En suivant la piste de miettes de pain carbonisées, une équipe de chercheurs de l’université de Copenhague et de l’University College de Londres ont pu déterminer que nos ancêtres savaient faire du pain… 4 000 ans avant même de savoir cultiver du blé !

Sur le site archéologique de Shubayqa-1, au nord-est de la Jordanie, les archéologues ont retrouvé 24 morceaux de nourriture calcinés. Après étude des alvéoles et de la composition de ces miettes de quelques millimètres, ils ont pu déterminer qu’il s’agissait des restes d’une sorte de pain plat, le plus vieux découvert à ce jour. Ce dernier était fait à base d’engrain sauvage, une forme d’épeautre, et de tubercules d’une espèce de cypéracée, une plante herbacée vivace.

Un pain vieux de 14 000 ans

Rien de très surprenant dans cette composition, si ce n’est que ces plantes sont alors sauvages. Pour les utiliser dans un pain, les Natoufiens, des chasseurs-cueilleurs établis au Proche-Orient à la fin du paléolithique, les ont ramassées. Selon les analyses, ces miettes datent d’il y a 14 000 ans, une époque à laquelle les champs n’existent pas.

« Le pain a longtemps été vu comme un produit de sociétés implantées, agricultrices, reconnaît dans The Guardian Tobias Richter, coauteur de l’étude. Alors que celui-ci était fait par des chasseurs-cueilleurs, bien avant de cultiver des plantes. » L’homme ne développera l’agriculture que plusieurs millénaires plus tard.

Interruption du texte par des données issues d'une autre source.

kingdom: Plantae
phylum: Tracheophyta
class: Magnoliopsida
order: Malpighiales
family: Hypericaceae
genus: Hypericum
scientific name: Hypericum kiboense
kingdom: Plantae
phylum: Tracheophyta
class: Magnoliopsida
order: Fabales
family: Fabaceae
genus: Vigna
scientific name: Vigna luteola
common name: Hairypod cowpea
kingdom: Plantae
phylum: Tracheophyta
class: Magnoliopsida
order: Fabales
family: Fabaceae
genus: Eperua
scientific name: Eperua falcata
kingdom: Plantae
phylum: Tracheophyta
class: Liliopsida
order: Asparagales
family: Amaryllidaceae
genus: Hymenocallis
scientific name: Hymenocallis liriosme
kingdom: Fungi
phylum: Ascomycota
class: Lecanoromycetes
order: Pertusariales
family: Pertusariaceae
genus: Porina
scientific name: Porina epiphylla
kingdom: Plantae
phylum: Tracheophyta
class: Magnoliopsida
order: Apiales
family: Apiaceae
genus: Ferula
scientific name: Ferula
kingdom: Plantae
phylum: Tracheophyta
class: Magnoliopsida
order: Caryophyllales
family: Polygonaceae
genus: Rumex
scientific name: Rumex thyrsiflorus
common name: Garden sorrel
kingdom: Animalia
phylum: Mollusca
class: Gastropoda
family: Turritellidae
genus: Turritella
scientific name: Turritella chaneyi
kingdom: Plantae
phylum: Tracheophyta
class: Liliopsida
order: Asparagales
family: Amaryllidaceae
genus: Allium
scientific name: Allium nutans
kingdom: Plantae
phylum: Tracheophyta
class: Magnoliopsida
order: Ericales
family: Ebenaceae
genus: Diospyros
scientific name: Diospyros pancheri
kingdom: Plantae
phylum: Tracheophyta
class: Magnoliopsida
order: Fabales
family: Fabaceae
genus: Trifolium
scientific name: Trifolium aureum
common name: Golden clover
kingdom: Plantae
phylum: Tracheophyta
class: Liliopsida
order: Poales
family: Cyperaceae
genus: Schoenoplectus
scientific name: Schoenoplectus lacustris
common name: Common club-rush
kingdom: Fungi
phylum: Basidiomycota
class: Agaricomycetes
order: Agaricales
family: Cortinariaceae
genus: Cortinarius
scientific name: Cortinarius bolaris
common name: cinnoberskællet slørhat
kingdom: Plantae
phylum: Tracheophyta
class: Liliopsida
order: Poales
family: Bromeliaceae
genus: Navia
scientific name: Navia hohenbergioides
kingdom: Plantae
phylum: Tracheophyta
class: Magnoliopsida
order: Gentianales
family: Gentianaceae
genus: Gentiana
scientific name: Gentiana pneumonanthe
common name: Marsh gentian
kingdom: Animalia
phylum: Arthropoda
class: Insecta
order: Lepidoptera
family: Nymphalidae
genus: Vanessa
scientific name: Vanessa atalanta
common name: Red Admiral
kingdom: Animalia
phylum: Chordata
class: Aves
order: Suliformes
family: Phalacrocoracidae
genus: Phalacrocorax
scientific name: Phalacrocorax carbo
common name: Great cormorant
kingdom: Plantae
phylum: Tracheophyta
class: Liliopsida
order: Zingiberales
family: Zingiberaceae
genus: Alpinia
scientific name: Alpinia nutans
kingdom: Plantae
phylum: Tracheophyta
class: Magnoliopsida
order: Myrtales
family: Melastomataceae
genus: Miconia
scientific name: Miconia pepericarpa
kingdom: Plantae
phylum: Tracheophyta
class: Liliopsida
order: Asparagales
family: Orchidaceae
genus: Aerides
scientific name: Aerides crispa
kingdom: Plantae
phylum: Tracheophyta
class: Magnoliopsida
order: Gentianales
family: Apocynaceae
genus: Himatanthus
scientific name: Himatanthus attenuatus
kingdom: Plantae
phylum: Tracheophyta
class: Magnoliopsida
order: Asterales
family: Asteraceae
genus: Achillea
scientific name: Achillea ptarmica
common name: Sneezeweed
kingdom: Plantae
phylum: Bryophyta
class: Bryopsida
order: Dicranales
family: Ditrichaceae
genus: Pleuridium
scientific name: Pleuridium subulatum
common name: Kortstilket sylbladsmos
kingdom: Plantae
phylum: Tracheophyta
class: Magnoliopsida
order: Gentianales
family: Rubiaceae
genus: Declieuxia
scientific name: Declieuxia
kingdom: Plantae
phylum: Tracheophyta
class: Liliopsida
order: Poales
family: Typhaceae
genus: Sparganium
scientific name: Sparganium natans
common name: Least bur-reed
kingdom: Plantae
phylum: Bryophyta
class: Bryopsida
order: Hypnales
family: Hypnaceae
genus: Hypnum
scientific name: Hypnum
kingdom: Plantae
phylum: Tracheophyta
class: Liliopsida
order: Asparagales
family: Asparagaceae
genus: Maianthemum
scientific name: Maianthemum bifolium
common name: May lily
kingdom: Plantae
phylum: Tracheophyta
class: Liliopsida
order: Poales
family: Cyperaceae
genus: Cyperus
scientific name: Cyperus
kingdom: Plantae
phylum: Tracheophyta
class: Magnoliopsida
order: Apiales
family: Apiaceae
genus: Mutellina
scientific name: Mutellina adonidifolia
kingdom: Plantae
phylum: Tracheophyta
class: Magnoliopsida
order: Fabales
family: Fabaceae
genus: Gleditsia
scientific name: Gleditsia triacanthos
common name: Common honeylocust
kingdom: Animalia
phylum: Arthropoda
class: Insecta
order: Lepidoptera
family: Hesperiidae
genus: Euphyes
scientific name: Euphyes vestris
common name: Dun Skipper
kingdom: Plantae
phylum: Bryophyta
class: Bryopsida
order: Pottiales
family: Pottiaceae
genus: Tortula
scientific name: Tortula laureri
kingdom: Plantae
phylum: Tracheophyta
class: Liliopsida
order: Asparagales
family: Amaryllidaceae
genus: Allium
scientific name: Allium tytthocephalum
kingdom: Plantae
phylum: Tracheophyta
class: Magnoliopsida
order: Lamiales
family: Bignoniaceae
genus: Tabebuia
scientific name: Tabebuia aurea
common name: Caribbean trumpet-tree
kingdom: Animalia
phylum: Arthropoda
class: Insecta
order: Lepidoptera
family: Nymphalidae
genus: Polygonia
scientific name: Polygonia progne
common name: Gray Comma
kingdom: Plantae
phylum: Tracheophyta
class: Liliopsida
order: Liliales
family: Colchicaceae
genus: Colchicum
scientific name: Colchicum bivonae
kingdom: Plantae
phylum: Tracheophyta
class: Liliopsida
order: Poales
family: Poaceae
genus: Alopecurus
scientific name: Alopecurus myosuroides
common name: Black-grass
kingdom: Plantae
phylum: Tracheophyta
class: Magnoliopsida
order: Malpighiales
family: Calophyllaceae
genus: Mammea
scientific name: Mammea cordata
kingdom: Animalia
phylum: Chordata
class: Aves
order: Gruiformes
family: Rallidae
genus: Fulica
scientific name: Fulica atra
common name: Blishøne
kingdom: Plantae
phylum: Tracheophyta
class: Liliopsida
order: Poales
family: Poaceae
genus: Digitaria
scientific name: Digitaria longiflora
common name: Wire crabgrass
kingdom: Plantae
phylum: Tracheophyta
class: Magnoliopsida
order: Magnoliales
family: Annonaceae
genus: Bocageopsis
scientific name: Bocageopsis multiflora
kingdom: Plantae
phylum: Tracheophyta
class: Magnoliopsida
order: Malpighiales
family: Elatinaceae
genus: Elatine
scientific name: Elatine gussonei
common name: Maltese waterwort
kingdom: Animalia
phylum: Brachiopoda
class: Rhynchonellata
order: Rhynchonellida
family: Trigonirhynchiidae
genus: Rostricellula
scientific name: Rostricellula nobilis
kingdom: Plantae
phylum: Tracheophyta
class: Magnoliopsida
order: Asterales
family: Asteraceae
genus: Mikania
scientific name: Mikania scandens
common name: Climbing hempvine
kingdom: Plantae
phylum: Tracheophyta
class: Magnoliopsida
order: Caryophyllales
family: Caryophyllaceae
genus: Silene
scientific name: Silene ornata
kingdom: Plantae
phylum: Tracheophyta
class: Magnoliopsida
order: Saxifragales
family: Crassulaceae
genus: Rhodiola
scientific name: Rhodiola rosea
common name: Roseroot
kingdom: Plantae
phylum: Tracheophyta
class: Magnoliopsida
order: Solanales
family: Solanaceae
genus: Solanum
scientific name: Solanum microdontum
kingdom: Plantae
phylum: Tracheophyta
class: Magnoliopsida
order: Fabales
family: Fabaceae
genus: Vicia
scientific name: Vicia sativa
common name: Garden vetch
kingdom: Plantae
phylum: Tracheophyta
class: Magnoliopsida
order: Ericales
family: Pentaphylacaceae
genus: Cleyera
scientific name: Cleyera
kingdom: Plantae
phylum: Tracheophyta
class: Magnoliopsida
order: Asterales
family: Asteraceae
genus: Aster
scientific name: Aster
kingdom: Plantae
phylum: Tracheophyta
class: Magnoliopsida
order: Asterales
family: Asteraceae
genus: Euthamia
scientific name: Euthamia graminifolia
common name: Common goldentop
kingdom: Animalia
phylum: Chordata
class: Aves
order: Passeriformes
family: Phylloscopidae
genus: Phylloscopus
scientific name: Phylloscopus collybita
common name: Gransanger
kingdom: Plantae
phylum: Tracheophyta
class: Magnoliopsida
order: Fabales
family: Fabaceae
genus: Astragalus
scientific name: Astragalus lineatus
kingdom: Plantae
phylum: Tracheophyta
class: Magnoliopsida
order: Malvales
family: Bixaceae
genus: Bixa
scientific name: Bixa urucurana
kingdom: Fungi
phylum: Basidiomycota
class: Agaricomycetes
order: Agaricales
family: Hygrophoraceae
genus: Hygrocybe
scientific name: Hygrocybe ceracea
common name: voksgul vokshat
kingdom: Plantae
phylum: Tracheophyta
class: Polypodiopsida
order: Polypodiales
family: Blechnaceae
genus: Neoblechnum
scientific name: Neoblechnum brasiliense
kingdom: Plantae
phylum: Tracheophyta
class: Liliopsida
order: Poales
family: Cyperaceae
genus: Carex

Un pain préparé avec grand soin

Autre fait surprenant, la finesse de la farine utilisée. « Plus de la moitié des particules retrouvées dans les miettes de Shubayqa-1 font une taille qui correspond à la classification actuelle de farine, note l’étude publiée dans Pnas, la revue de l’Académie américaine des sciences. Les grains ont été méticuleusement moulus et soigneusement tamisés. »

L’homme faisait du pain avant de savoir cultiver le blé

À l’époque, un tel résultat est le signe d’un investissement important de la part de ces chasseurs-cueilleurs. Les archéologues s’interrogent donc sur cette production de pain : était-elle rituelle, symbolique d’un moment ou d’une personnalité particulière ? Ou bien s’agissait-il simplement de préparer un aliment de base comme aujourd’hui ?

« Les habitants de Shubayqa-1 produisaient du pain juste avant d’abandonner le site, relèvent-ils. Il s’agissait peut-être de faire un stock d’aliments nourrissants, faciles à transporter, et facile à conserver pendant plusieurs mois. »

Les scientifiques ont aussi été capables de reconstituer quel goût devait avoir ce pain plat : « La pâte obtenue après le mélange d’eau et de farine devait être dense et salée par rapport aux pains modernes, plus poreux et spongieux. » Concernant la cuisson, les Natoufiens n’avaient pas de four et la pâte était plus vraisemblablement placée dans les cendres d’un feu.